BlogDocsLog inGet started
Tessl Logo

tessl/pypi-google-cloud-videointelligence

Python Client for Video Intelligence API that enables developers to make videos searchable and discoverable by extracting metadata through machine learning.

Pending
Overview
Eval results
Files

results-data-types.mddocs/

Results and Data Types

Structured data types for representing video analysis results. These classes contain annotations for detected objects, faces, text, speech, and other content with timestamps and confidence scores.

Capabilities

Core Response Types

Main response objects returned from video analysis operations.

class AnnotateVideoResponse:
    """
    Video annotation response. Contains annotation results for one or more videos.
    
    Attributes:
        annotation_results: Annotation results for all videos specified in AnnotateVideoRequest
    """
    
    annotation_results: MutableSequence[VideoAnnotationResults]

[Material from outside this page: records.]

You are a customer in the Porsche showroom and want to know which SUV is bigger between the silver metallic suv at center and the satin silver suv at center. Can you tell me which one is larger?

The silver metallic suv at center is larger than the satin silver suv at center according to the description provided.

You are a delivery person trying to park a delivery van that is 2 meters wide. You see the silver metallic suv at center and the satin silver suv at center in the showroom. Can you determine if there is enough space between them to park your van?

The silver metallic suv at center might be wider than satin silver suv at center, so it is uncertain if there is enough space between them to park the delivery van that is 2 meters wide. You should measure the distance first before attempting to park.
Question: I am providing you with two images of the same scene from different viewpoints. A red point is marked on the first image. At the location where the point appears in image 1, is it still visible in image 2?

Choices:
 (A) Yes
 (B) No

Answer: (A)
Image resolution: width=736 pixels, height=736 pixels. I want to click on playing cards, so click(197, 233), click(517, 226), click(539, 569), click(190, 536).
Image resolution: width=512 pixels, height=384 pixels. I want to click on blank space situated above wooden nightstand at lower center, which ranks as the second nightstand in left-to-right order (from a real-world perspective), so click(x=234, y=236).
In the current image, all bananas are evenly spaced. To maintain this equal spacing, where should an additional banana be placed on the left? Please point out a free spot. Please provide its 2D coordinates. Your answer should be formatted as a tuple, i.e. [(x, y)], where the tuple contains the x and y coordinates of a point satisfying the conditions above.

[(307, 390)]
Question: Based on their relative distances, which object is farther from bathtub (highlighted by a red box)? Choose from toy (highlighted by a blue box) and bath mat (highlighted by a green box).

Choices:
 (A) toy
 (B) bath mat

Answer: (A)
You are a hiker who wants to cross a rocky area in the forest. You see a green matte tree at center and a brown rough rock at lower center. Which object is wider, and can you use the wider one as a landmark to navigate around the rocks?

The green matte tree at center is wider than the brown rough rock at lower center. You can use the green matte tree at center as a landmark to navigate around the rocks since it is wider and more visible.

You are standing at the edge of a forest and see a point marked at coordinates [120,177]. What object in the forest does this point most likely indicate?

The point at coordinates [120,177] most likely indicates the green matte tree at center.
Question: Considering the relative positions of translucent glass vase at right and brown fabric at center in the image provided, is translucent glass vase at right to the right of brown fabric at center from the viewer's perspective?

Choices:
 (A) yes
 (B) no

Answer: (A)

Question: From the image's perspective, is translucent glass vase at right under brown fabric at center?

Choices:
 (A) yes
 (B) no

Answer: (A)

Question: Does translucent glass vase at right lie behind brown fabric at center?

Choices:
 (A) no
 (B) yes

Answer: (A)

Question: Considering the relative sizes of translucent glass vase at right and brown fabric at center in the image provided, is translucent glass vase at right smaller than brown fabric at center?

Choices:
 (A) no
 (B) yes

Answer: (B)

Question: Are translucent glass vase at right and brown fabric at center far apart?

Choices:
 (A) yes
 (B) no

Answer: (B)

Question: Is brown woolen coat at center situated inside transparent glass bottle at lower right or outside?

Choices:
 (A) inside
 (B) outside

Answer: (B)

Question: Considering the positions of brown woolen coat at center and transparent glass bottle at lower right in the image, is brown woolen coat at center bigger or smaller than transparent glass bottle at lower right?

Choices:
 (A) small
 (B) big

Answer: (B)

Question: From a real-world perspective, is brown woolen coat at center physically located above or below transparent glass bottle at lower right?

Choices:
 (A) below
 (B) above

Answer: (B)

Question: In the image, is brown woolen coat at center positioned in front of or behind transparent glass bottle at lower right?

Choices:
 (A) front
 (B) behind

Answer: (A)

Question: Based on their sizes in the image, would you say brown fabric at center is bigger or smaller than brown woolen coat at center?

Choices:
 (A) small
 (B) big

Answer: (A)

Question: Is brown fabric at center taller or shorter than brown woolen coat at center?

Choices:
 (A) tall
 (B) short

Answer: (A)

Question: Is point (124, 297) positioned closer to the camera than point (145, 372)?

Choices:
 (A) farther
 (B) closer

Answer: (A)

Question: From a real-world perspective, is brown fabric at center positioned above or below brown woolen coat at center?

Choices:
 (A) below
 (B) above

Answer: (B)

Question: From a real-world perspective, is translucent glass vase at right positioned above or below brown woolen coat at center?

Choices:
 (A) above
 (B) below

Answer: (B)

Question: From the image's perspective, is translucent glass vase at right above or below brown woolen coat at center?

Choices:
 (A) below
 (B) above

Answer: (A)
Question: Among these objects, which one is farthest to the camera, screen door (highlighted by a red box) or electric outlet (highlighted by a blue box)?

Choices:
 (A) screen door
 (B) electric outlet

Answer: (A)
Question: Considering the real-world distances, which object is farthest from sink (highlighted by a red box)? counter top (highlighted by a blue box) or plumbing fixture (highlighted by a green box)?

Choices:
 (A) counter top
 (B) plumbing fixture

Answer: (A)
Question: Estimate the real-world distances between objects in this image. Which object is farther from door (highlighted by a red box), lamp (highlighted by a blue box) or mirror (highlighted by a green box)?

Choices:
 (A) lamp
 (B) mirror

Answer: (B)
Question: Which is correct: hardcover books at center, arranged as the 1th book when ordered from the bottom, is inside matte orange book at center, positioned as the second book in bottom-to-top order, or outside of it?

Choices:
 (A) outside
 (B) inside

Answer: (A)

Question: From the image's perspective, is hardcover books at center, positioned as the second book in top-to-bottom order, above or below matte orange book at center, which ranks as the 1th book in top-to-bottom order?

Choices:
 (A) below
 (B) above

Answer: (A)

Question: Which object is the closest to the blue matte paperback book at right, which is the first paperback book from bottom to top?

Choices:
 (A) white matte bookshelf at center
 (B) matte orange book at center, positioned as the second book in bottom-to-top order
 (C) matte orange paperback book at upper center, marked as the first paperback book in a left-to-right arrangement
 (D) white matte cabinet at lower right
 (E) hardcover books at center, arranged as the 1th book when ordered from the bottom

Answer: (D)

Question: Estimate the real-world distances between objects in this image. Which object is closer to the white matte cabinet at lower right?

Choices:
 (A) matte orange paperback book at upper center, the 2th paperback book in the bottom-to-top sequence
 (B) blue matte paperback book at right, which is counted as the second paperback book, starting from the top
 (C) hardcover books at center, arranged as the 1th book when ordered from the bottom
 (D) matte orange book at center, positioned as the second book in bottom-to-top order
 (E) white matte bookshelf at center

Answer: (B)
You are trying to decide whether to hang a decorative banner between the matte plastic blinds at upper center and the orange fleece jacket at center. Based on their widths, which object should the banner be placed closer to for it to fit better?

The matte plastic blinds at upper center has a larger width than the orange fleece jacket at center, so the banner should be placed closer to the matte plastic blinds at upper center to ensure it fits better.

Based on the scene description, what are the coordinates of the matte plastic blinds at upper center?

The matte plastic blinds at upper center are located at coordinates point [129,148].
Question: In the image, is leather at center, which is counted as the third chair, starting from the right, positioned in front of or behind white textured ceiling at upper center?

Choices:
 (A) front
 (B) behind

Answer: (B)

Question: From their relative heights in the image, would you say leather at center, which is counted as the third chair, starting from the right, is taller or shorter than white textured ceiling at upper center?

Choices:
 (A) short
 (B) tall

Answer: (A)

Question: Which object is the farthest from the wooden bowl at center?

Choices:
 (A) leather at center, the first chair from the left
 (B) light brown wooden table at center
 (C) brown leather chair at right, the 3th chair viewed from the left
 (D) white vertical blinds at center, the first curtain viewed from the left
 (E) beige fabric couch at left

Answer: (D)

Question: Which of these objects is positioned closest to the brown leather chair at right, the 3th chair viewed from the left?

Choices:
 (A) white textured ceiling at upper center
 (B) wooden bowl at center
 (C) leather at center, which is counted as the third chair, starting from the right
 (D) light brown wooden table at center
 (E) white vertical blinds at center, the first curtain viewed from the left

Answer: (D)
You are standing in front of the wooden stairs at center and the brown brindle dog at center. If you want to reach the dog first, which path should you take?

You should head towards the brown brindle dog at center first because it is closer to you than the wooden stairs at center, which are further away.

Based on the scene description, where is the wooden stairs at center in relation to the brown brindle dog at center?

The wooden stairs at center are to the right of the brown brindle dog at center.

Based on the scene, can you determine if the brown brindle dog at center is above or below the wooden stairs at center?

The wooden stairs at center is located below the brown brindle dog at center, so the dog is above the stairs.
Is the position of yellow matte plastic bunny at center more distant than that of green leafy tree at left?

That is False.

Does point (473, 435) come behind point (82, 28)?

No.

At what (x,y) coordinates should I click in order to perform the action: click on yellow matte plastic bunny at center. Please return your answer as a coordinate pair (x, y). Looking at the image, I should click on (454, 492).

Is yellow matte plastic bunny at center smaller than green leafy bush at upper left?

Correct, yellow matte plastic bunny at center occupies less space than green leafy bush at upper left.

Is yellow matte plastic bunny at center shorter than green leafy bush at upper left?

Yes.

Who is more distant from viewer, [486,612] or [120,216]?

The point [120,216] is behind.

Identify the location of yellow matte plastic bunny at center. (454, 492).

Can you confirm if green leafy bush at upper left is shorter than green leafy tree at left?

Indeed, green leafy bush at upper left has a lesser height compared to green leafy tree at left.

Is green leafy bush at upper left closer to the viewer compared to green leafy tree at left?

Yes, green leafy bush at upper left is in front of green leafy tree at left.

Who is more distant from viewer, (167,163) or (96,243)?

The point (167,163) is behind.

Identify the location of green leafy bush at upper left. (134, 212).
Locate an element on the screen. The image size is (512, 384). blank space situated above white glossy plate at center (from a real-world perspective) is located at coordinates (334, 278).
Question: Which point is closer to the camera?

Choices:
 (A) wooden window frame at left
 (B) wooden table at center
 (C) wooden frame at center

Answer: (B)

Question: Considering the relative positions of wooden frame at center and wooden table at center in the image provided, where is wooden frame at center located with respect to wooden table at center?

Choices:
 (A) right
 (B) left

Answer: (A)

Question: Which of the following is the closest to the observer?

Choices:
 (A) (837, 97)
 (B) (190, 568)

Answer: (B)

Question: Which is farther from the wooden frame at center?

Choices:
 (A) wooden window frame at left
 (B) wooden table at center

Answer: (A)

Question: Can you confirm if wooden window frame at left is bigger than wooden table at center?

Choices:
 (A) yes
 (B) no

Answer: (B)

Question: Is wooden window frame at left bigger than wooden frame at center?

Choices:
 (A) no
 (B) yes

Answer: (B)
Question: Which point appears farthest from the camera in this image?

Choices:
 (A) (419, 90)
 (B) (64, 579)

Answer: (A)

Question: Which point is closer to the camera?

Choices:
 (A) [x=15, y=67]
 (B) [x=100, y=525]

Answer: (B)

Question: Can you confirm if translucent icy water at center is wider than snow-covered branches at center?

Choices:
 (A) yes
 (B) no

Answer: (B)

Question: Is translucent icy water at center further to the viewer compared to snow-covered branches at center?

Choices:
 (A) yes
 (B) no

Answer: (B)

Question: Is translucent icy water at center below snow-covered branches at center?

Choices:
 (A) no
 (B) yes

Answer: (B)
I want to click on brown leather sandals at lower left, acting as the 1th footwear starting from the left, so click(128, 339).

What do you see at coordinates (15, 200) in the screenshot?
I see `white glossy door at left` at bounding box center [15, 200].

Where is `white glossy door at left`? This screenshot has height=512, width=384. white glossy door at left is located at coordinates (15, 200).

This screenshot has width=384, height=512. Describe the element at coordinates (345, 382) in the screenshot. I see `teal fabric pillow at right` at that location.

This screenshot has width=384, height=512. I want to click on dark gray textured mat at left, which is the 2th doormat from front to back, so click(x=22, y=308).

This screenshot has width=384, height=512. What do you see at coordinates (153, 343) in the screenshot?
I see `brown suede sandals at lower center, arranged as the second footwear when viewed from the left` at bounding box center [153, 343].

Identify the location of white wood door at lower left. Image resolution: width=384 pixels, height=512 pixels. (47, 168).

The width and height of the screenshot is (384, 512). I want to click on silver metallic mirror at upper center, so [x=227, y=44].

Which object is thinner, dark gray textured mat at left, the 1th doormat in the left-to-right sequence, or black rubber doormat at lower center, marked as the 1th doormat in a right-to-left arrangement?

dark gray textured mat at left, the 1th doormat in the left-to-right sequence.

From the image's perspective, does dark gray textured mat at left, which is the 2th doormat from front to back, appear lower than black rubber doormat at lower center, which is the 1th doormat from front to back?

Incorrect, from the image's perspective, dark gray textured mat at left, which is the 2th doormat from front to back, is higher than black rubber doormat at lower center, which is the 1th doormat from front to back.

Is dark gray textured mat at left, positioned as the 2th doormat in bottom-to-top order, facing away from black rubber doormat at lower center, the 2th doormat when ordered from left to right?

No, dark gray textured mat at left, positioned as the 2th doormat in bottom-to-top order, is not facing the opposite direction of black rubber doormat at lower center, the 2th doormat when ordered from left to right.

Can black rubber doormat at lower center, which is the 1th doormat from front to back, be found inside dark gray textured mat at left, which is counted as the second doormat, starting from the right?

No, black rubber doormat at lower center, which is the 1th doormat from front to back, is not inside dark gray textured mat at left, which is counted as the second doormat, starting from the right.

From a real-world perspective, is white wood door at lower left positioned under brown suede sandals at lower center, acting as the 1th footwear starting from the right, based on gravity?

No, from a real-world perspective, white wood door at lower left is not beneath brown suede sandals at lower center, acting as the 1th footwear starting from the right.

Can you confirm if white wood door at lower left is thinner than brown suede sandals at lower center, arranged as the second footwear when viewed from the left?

class VideoAnnotationResults:
    """
    Annotation results for a single video.
    
    Attributes:
        input_uri: Video file location in Google Cloud Storage
        segment_label_annotations: Label annotations on video level or user-specified segment level
        shot_label_annotations: Label annotations on shot level
        frame_label_annotations: Label annotations on frame level
        face_annotations: Face detection annotations
        shot_annotations: Shot annotations which are represented as a list of shots
        explicit_annotation: Explicit content annotation
        speech_transcriptions: Speech transcription
        text_annotations: OCR text detection and tracking
        object_annotations: Annotations for list of objects detected and tracked in video
        logo_recognition_annotations: Annotations for list of logos detected, tracked and recognized in video
        person_detection_annotations: Person detection annotations
        celebrity_recognition_annotations: Celebrity recognition annotations (available in v1p3beta1)
        error: If processing failed, this field contains the details of the failure
    """
    
    input_uri: str
    segment_label_annotations: MutableSequence[LabelAnnotation]
    shot_label_annotations: MutableSequence[LabelAnnotation]
    frame_label_annotations: MutableSequence[LabelAnnotation]
    face_annotations: MutableSequence[FaceAnnotation]
    shot_annotations: MutableSequence[VideoSegment]
    explicit_annotation: ExplicitContentAnnotation
    speech_transcriptions: MutableSequence[SpeechTranscription]
    text_annotations: MutableSequence[TextAnnotation]
    object_annotations: MutableSequence[ObjectTrackingAnnotation]
    logo_recognition_annotations: MutableSequence[LogoRecognitionAnnotation]
    person_detection_annotations: MutableSequence[PersonDetectionAnnotation]
    celebrity_recognition_annotations: MutableSequence[CelebrityRecognitionAnnotation]
    error: status_pb2.Status

Label Detection Results

Results from label detection analysis, including detected objects, activities, and concepts.

class LabelAnnotation:
    """
    Label annotation.
    
    Attributes:
        entity: Detected entity from Video Intelligence API
        category_entities: Common categories for the detected entity
        segments: All video segments where a label was detected
        frames: All video frames where a label was detected
    """
    
    entity: Entity
    category_entities: MutableSequence[Entity]
    segments: MutableSequence[LabelSegment]
    frames: MutableSequence[LabelFrame]

class LabelSegment:
    """
    Video segment level annotation results for label detection.
    
    Attributes:
        segment: Video segment where a label was detected
        confidence: Confidence that the label is accurate (0.0 to 1.0)
    """
    
    segment: VideoSegment
    confidence: float

class LabelFrame:
    """
    Video frame level annotation results for label detection.
    
    Attributes:
        time_offset: Time-offset, relative to the beginning of the video, corresponding to the video frame for this location
        confidence: Confidence that the label is accurate (0.0 to 1.0)
    """
    
    time_offset: duration_pb2.Duration
    confidence: float

class Entity:
    """
    Detected entity from Video Intelligence API.
    
    Attributes:
        entity_id: Opaque entity ID. Some IDs may be available in Google Knowledge Graph Search API
        description: Textual description, e.g., "Fixed-gear bicycle"
        language_code: Language code for description in BCP-47 format
    """
    
    entity_id: str
    description: str
    language_code: str

Face Detection Results

Results from face detection and tracking analysis.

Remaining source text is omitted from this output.